Quebra Nozes Quebra Nozes, pela CNB, Teatro Camões
Será difícil pensar no Natal sem associá-lo ao Quebra Nozes, o bailado inspirado no conto de E. T. A. Hoffman, Quebra Nozes e o Rei dos Ratos (1816) adaptado por Alexandre Dumas pai em 1845. Mais tarde, Marius Petipa inspirou-se nesta adaptação literária para a primeira versão coreográfica, no ano de 1892, associando-se a Piotr Ilitch Tchaikovski. O Quebra-Nozes de Tchaikovski viria a ser a primeira partitura da história da música a utilizar a celesta, instrumento que o compositor descobriu em Paris. Este continua a ser nos dias de hoje o bailado mais interpretado nesta altura festiva.
O Quebra Nozes conta a história da pequena Clara que recebe como presente de Natal um quebra-nozes, que se transforma em príncipe e a faz sonhar e viajar pelo Reino dos Doces e um mundo de fantasia. É deste universo que André e. Teodósio, encenador e dramaturgo, parte e cria uma nova leitura: Quebra Nozes Quebra Nozes.
Quebra Nozes Quebra Nozes, pela Companhia Nacional de Bailado (CNB) é uma adaptação contemporânea desse bailado clássico. A estrutura narrativa original está presente, bem como a música (interpretada pela Orquestra Sinfónica Portuguesa), mas como os contos não são intocáveis e quem os conta acrescenta pontos (já diz o ditado), este é reinterpretado. Como não podia deixar de ser, a dramaturgia da autoria de André e. Teodósio está repleta de excentricidades, sátiras, ironias. “Decididamente era a partir disto que queria trabalhar. Pensar a ideia de definição da subjectividade (do mundo, das vidas, dos corpos, das linguagens, das sensações, etc.) não como sendo uma coisa definida cartesianamente mas resultante ou emergente do laissez-faire constante das nossas actividades complexas na sua definição (…)”, explica o dramaturgo (na folha de sala). Esta é uma leitura hiperbólica dos dias de hoje, também eles repletos de excessos tecnológicos e distracções visuais e sonoras. A coreografia, essa clássica, da autoria de Fernando Duarte, lembra-nos que, ainda assim, estamos perante um bailado romântico, um conto de natal, com o peso histórico que tem e a sua aura sonhadora.
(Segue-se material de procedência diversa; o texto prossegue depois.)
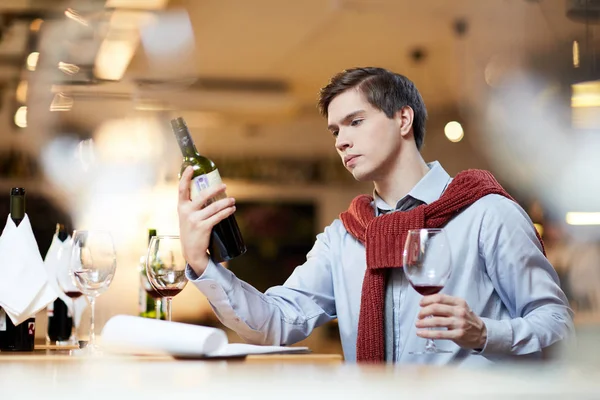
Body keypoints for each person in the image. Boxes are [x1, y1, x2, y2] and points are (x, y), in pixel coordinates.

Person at [177, 67, 574, 364]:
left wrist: (485, 332)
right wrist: (203, 263)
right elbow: (277, 321)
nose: (342, 140)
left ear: (403, 119)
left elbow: (557, 323)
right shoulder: (345, 237)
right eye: (335, 131)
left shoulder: (488, 213)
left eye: (355, 121)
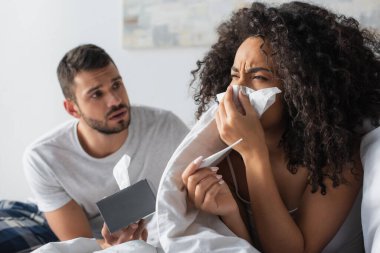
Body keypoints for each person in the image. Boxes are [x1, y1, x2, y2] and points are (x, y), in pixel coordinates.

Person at [181, 1, 380, 253]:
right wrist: (231, 214)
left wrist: (253, 154)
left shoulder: (338, 159)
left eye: (259, 77)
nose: (237, 90)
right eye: (234, 76)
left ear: (303, 90)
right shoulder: (221, 156)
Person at [23, 44, 189, 248]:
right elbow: (81, 244)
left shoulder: (166, 127)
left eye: (116, 85)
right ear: (72, 109)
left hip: (164, 232)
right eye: (96, 94)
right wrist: (118, 246)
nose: (115, 100)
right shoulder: (44, 158)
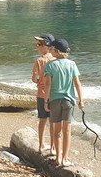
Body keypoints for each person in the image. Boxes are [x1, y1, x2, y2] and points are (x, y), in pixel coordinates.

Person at [40, 37, 84, 167]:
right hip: (68, 101)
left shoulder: (50, 65)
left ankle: (58, 158)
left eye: (52, 49)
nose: (50, 50)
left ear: (57, 51)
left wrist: (46, 101)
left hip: (54, 100)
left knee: (57, 131)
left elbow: (48, 85)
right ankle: (65, 159)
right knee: (67, 131)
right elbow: (77, 84)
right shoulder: (72, 64)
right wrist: (81, 100)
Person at [31, 34, 56, 155]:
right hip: (53, 95)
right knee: (53, 122)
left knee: (42, 120)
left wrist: (40, 81)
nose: (37, 47)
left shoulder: (39, 61)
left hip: (41, 94)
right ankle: (53, 147)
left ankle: (41, 145)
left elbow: (34, 79)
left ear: (46, 46)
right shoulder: (55, 60)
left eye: (39, 44)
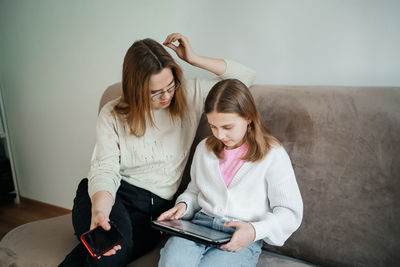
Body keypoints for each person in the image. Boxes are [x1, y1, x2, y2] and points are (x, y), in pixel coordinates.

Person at [60, 33, 256, 266]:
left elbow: (245, 78)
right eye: (156, 92)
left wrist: (193, 58)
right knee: (109, 253)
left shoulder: (189, 96)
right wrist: (100, 211)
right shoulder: (113, 114)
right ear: (136, 89)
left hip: (153, 213)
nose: (166, 96)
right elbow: (104, 170)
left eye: (171, 86)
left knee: (104, 253)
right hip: (112, 195)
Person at [157, 79, 303, 267]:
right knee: (172, 262)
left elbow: (289, 213)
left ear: (248, 117)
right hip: (198, 225)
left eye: (227, 127)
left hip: (241, 232)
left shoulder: (273, 154)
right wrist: (183, 205)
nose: (219, 135)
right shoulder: (204, 149)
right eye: (213, 126)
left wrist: (254, 230)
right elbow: (194, 191)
O título em duplicado é traduzido num espectáculo que aos olhos das crianças conta uma história e aos olhos dos adultos revela outras minudências e ousadias. Se, por um lado, os ratos continuam a fazer parte do elenco, por outro estes são as conhecidas personagens Mickey e Minnie e outras referências infantis, nomeadamente à Disney; se por um lado o quebra-nozes não deixa de ser um boneco oferecido à pequena Clara, por outro já não é um soldado, mas antes uma caixa gigante de pastilhas pez com cabeça de Ken; se por um lado o sonho de Clara a leva igualmente ao Reino Mágico repleto de doces, por outro este é um reino pop, inebriado em marcas, publicidade e distracções inúmeras. Quebra Nozes Quebra Nozes é uma desconstrução visual – não narrativa – do bailado original: os tutus nem sempre estão na cintura (de mencionar a originalidade dos figurinos, de João Pedro Vale e Nuno Alexandre Ferreira), os flocos de neve são rebuçados, o reino dos doces é nomeado Candy Darling (referência à actriz americana transsexual, musa de Andy Warhol), e os cenários são tudo menos óbvios. Não fosse esta uma sátira aos dias de hoje, não encontraríamos ainda a tia (personagem) meio confusa, voyeur daquela história que se dá, a tirar selfies.
E no final… “Estava tudo na tua cabeça, Clara. Como nas nossas. Cabeças por preencher. Olhos que apreendem as coisas sempre à sua maneira, pestanas batidas a ritmos diferentes. Porque cada um faz o seu mundo.”, assim se lê na folha de sala (texto de André e. Teodósio). Se, à partida, não terá sido tarefa fácil reinterpretar um clássico, com tudo o que isso poderia implicar (e André e. Teodósio esteve relutante em aceitar o convite de Luísa Taveira, directora da CNB, para encenar este espectáculo), o resultado final mostrou-se não só de entretenimento, como também desafiador da imaginação infantil. E porque no Natal todos somos novamente crianças, também adultos terão saído a reflectir… nem que sobre qual o chocolate ou doce a experimentar.
Quebra Nozes Quebra Nozes, pela Companhia Nacional de Bailado, segue agora em digressão e será apresentado dia 28 de Dezembro pelas 16h, no Centro Cultural Vila Flor em Guimarães.